When in a support role, you may find that accounts, roles, and entitlements may not always provision properly. From time to time, the solution to getting things in order may be on the surface level and staring you right in the face. Here are some basic things to look for that could lead you to solving your problem.
- Is the user enabled?
If the account is disabled, often times there may be something that could be preventing a successful provision. You may find that a user with an End Date in the past won’t allow any accounts to provision.
- Is the user locked out?
Aside from preventing regular access, locked out accounts can sometimes put accounts into a different state. Security checks and measures may include some policies to remove certain access to accounts in a locked out state. A user may lose an entitlement or two because of this. Check the resource tasks to see if a “Remove All Groups” or “Remove Group From User” task had run around the same time the account got locked out or disabled.

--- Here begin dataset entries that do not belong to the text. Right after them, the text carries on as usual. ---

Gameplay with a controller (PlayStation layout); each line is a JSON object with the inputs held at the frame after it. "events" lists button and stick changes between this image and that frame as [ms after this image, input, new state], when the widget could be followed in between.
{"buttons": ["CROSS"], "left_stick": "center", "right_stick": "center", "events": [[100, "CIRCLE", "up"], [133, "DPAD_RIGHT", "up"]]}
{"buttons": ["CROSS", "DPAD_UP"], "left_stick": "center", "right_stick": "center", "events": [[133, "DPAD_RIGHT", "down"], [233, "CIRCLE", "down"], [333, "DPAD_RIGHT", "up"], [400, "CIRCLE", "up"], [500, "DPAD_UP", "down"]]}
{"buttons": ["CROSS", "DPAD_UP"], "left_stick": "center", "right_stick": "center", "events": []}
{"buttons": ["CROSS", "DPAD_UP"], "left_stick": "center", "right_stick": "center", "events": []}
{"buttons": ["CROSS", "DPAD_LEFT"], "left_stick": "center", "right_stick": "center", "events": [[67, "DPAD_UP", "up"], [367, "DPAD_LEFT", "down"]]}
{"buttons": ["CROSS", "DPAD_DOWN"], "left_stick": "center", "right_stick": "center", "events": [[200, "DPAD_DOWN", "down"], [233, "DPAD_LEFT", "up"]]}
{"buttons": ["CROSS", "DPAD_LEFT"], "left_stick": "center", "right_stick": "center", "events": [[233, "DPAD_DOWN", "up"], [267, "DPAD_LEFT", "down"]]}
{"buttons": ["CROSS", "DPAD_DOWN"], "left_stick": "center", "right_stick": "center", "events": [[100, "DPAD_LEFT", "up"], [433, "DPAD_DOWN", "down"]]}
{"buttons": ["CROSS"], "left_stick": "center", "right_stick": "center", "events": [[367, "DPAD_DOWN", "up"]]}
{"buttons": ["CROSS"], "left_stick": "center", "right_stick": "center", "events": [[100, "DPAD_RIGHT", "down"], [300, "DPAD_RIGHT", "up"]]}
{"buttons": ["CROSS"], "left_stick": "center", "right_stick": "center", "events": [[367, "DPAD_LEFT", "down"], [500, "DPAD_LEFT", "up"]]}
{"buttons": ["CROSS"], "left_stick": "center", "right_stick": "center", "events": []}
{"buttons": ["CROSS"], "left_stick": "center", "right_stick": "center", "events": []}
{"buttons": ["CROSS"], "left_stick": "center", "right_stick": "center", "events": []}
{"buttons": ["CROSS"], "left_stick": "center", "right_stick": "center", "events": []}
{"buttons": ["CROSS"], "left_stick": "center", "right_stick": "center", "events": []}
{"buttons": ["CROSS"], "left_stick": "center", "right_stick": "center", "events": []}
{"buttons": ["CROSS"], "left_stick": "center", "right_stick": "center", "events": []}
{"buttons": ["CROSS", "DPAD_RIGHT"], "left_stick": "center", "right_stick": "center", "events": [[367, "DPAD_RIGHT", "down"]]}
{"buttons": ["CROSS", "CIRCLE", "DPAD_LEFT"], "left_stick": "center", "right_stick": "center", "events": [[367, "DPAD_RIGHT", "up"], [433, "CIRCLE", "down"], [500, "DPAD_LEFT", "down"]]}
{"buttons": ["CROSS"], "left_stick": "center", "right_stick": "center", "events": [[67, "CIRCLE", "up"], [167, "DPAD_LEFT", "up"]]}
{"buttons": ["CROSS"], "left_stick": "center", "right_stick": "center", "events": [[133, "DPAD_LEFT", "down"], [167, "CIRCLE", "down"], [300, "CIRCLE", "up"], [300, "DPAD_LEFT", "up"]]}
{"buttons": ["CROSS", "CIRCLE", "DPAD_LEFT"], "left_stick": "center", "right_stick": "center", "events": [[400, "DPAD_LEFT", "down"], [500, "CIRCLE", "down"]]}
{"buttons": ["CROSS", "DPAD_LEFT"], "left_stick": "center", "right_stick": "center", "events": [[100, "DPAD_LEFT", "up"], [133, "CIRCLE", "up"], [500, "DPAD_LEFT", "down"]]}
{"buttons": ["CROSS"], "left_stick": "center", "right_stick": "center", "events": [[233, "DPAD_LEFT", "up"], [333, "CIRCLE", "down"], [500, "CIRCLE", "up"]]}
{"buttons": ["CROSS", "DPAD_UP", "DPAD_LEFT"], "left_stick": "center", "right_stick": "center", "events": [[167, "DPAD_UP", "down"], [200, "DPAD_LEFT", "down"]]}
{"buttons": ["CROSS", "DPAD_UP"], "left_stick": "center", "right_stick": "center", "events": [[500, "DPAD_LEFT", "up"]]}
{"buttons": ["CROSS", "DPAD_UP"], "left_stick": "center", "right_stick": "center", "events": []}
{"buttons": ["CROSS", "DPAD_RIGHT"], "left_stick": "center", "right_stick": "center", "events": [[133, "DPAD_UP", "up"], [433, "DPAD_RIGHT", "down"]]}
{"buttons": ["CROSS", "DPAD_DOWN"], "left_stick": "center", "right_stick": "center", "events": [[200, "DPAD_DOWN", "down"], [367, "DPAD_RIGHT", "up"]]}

- Is the start date in the future?
Start dates can put an account “on hold” until the date arrives. Access and provisioning can be blocked until the Start Date.
- Logs. Logs. Logs.
This isn’t exactly surface level, but slightly below. If you can pinpoint a time that access was lost, it becomes much easier to see what events triggered at that time, or if an error occurred.
- Freshen up on access policies and rules for your environment.
It’s always good to understand why something may have happened just by a simple design.
- Duplicates can create problems.
Check search users to see if there is a naming conflict. It could also be possible that accounts provisioned for duplicate users can be conflicting and preventing access.
- Retry tasks
Every once in awhile a task will get rejected in an accounts resource history. Sometimes a simple retry will give it the push it needs. Every so often a simple blip happens, like a network outage or a perhaps another feature was disabled at the moment. A retry can be successful if everything is in order. At the very least, if it fails again, it may provide the error message or reason why it didn’t succeed. It will also provide a time stamp to help you search the logs easier.